Beaver watching
With the long summer evenings we have quite a few visitors coming to see the beavers. Currently the beavers emerge around 20.15, but sometimes earlier than this. While most people get to see them, some don’t realise that you have to sit still, without speaking and just watching quietly. Beavers hear and smell very well and feel vibrations through the water if you move your feet clumsily. So fidgety children are not an asset in a beaver hide!

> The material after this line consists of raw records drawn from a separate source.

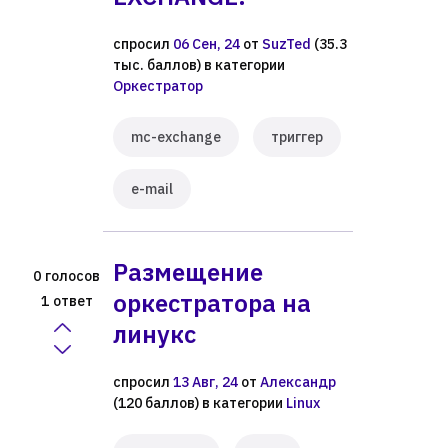
спросил
06 Сен, 24
от
SuzTed
(
35.3
тыс.
баллов)
в категории
Оркестратор
mc-exchange
триггер
e-mail
Размещение
голосов
0
оркестратора на
ответ
1
линукс
спросил
13 Авг, 24
от
Александр
(
120
баллов)
в категории
Linux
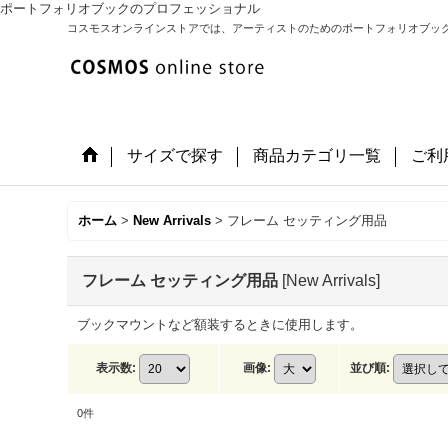
ポートフォリオブックのプロフェッショナル
コスモスオンラインストアでは、アーティストのためのポートフォリオブッ
サイズで探す
商品カテゴリ一覧
ご利
ホーム
>
New Arrivals
>
フレーム セッティング用品
フレーム セッティング用品
[
New Arrivals
]
ブックマウントなど額装するときに使用します。
表示数
:
画像
:
並び順
:
0
件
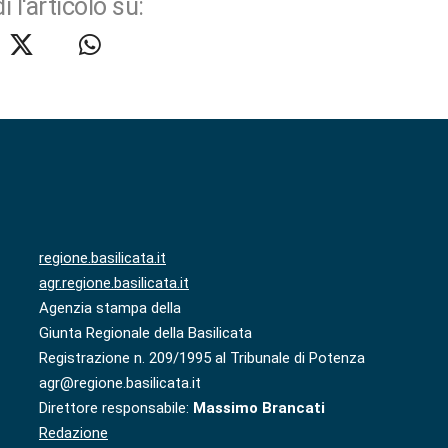
i l'articolo su:
regione.basilicata.it
agr.regione.basilicata.it
Agenzia stampa della
Giunta Regionale della Basilicata
Registrazione n. 209/1995 al Tribunale di Potenza
agr@regione.basilicata.it
Direttore responsabile:
Massimo Brancati
Redazione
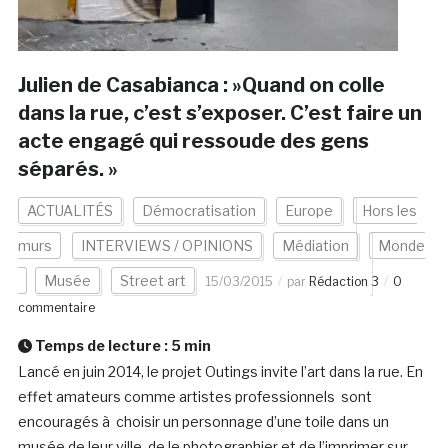
Julien de Casabianca : »Quand on colle
dans la rue, c’est s’exposer. C’est faire un
acte engagé qui ressoude des gens
séparés. »
ACTUALITÉS
Démocratisation
Europe
Hors les
murs
INTERVIEWS / OPINIONS
Médiation
Monde
Musée
Street art
15/03/2015
par
Rédaction 3
0
commentaire
Temps de lecture :
5
min
Lancé en juin 2014, le projet Outings invite l’art dans la rue. En
effet amateurs comme artistes professionnels sont
encouragés à choisir un personnage d’une toile dans un
musée de leur ville, de le photographier et de l’imprimer sur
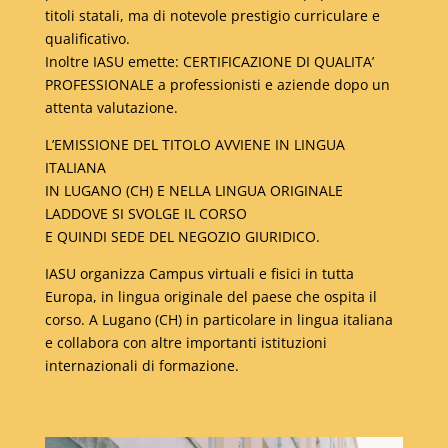
titoli statali, ma di notevole prestigio curriculare e
qualificativo.
Inoltre IASU emette: CERTIFICAZIONE DI QUALITA’
PROFESSIONALE a professionisti e aziende dopo un
attenta valutazione.
L’EMISSIONE DEL TITOLO AVVIENE IN LINGUA
ITALIANA
IN LUGANO (CH) E NELLA LINGUA ORIGINALE
LADDOVE SI SVOLGE IL CORSO
E QUINDI SEDE DEL NEGOZIO GIURIDICO.
IASU organizza Campus virtuali e fisici in tutta
Europa, in lingua originale del paese che ospita il
corso. A Lugano (CH) in particolare in lingua italiana
e collabora con altre importanti istituzioni
internazionali di formazione.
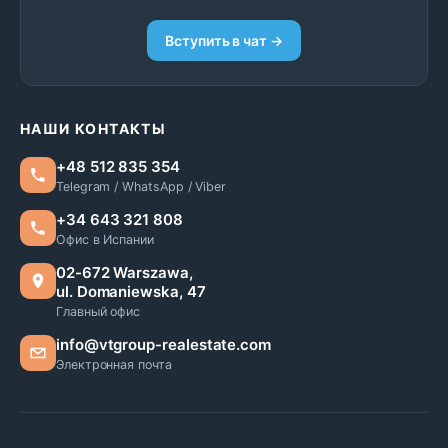
Вступить в чат →
НАШИ КОНТАКТЫ
+48 512 835 354
Telegram / WhatsApp / Viber
+34 643 321 808
Офис в Испании
02-672 Warszawa,
ul. Domaniewska, 47
Главный офис
info@vtgroup-realestate.com
Электронная почта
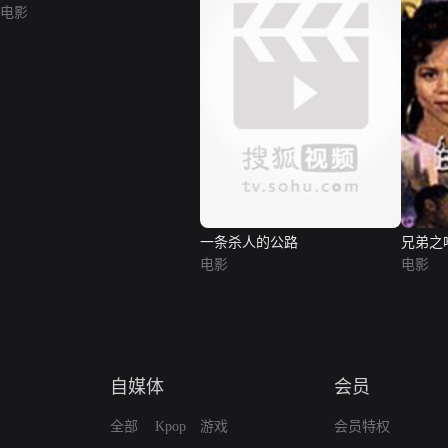
电影
一条杀人的公路
兄弟之
电影
电影
自媒体
会员
全部
Kpop
游戏
会员特权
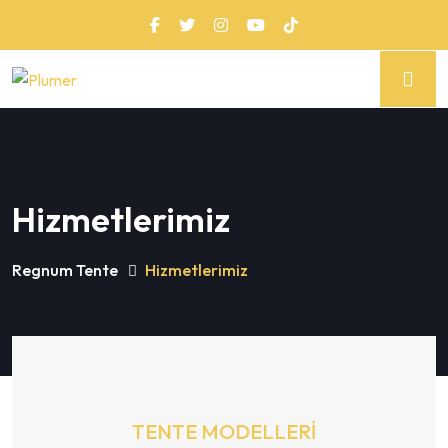
Hizmetlerimiz
Regnum Tente
Hizmetlerimiz
TENTE MODELLERİ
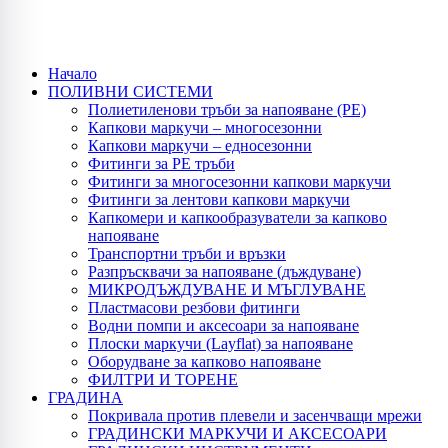
Начало
ПОЛИВНИ СИСТЕМИ
Полиетиленови тръби за напояване (PE)
Капкови маркучи – многосезонни
Капкови маркучи – едносезонни
Фитинги за PE тръби
Фитинги за многосезонни капкови маркучи
Фитинги за лентови капкови маркучи
Капкомери и капкообразуватели за капково
напояване
Транспортни тръби и връзки
Разпръсквачи за напояване (дъждуване)
МИКРОДЪЖДУВАНЕ И МЪГЛУВАНЕ
Пластмасови резбови фитинги
Водни помпи и аксесоари за напояване
Плоски маркучи (Layflat) за напояване
Оборудване за капково напояване
ФИЛТРИ И ТОРЕНЕ
ГРАДИНА
Покривала против плевели и засенчващи мрежи
ГРАДИНСКИ МАРКУЧИ И АКСЕСОАРИ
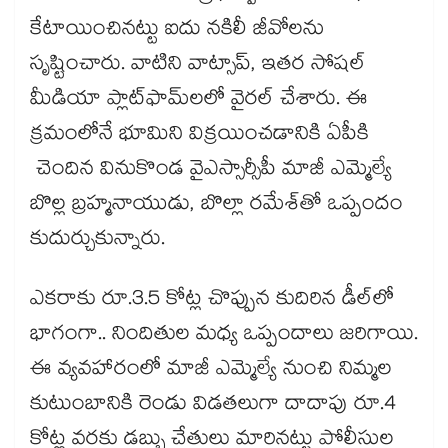
కేటాయించినట్టు ఐదు నకిలీ జీవోలను
సృష్టించారు. వాటిని వాట్సాప్, ఇతర సోషల్
మీడియా ప్లాట్‌‌‌‌ఫామ్‌‌‌‌లలో వైరల్ చేశారు. ఈ
క్రమంలోనే భూమిని విక్రయించడానికి ఏపీకి
చెందిన వినుకొండ వైఎస్సార్సీపీ మాజీ ఎమ్మెల్యే
బొల్ల బ్రహ్మనాయుడు, బొల్లా రమేశ్‌‌‌‌తో ఒప్పందం
కుదుర్చుకున్నారు.
ఎకరాకు రూ.3.5 కోట్ల చొప్పున కుదిరిన డీల్‌‌‌‌లో
భాగంగా.. నిందితుల మధ్య ఒప్పందాలు జరిగాయి.
ఈ వ్యవహారంలో మాజీ ఎమ్మెల్యే నుంచి నిమ్మల
కుటుంబానికి రెండు విడతలుగా దాదాపు రూ.4
కోట్ల వరకు డబ్బు చేతులు మారినట్టు పోలీసుల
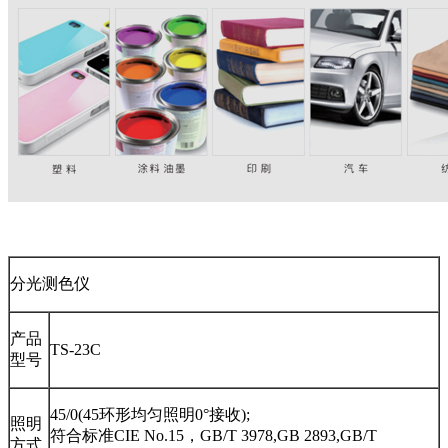
分光测色仪
产品
TS-23C
型号
45/0(45环形均匀照明0°接收);
照明
符合标准CIE No.15，GB/T 3978,GB 2893,GB/T
方式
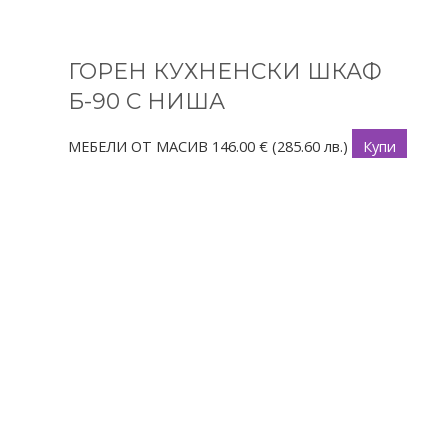
ГОРЕН КУХНЕНСКИ ШКАФ
Б-90 С НИША
МЕБЕЛИ ОТ МАСИВ
146.00
€
(285.60 лв.)
Купи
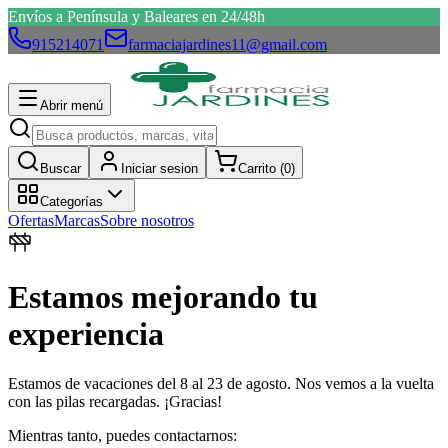
Envíos a Península y Baleares en 24/48h
915214071
farmaciajardines11@gmail.com
Abrir menú
Buscar
Iniciar sesion
Carrito (
0
)
Categorías
Ofertas
Marcas
Sobre nosotros
Estamos mejorando tu
experiencia
Estamos de vacaciones del 8 al 23 de agosto. Nos vemos a la vuelta
con las pilas recargadas. ¡Gracias!
Mientras tanto, puedes contactarnos:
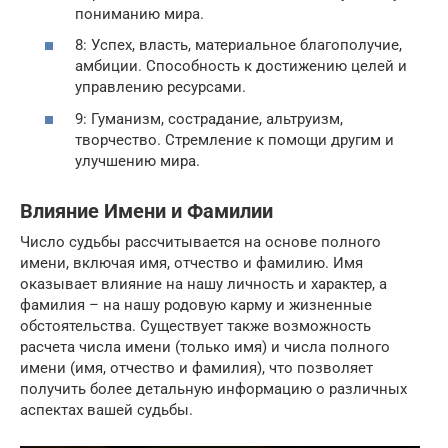
пониманию мира.
8: Успех, власть, материальное благополучие,
амбиции. Способность к достижению целей и
управлению ресурсами.
9: Гуманизм, сострадание, альтруизм,
творчество. Стремление к помощи другим и
улучшению мира.
Влияние Имени и Фамилии
Число судьбы рассчитывается на основе полного
имени, включая имя, отчество и фамилию. Имя
оказывает влияние на нашу личность и характер, а
фамилия – на нашу родовую карму и жизненные
обстоятельства. Существует также возможность
расчета числа имени (только имя) и числа полного
имени (имя, отчество и фамилия), что позволяет
получить более детальную информацию о различных
аспектах вашей судьбы.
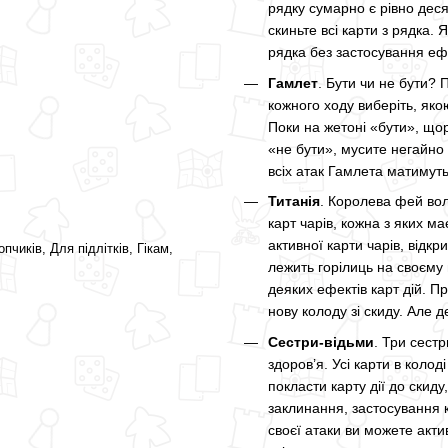
рядку сумарно є рівно деся
скиньте всі карти з рядка. Я
рядка без застосування еф
Гамлет
. Бути чи не бути? 
кожного ходу виберіть, як
Поки на жетоні «бути», щор
«не бути», мусите негайно
всіх атак Гамлета матимуть
Титанія
. Королева фей вол
карт чарів, кожна з яких м
активної карти чарів, відк
опчиків, Для підлітків, Гікам,
лежить горілиць на своєму 
деяких ефектів карт дій. П
нову колоду зі скиду. Але 
Сестри-відьми
. Три сестр
здоров’я. Усі карти в коло
покласти карту дії до скиду,
заклинання, застосування к
своєї атаки ви можете акти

But whenever I watch I see the beavers. Our new pair of imported Bavarian beavers are flourishing and must now have kits because we have seen them taking food into the burrows. We haven’t seen the kits yet but the beavers are now using several burrows which is a sign the kits are moving about. It’s amazing how a full grown beaver, about the size of a cocker spaniel, can emerge from an underwater burrow right in front of you, then swim underwater across the whole pond to the other side, with hardly a ripple, just occasional bubbles. If you don’t know what is going on you don’t understand the quiet movements and could miss them altogether. But eventually an adult will come out onto the bank and spend several minutes slowly and carefully grooming and scratching a large corpulent tum.
Scotland has now fully protected its beavers and established a management programme. About 50 beavers are being translocated from places where they are not wanted to new homes in Yorkshire and Devon. Step by step the beavers are reclaiming their lost homes. Here in Wales, as far as we know, NRW has made no decisions at all.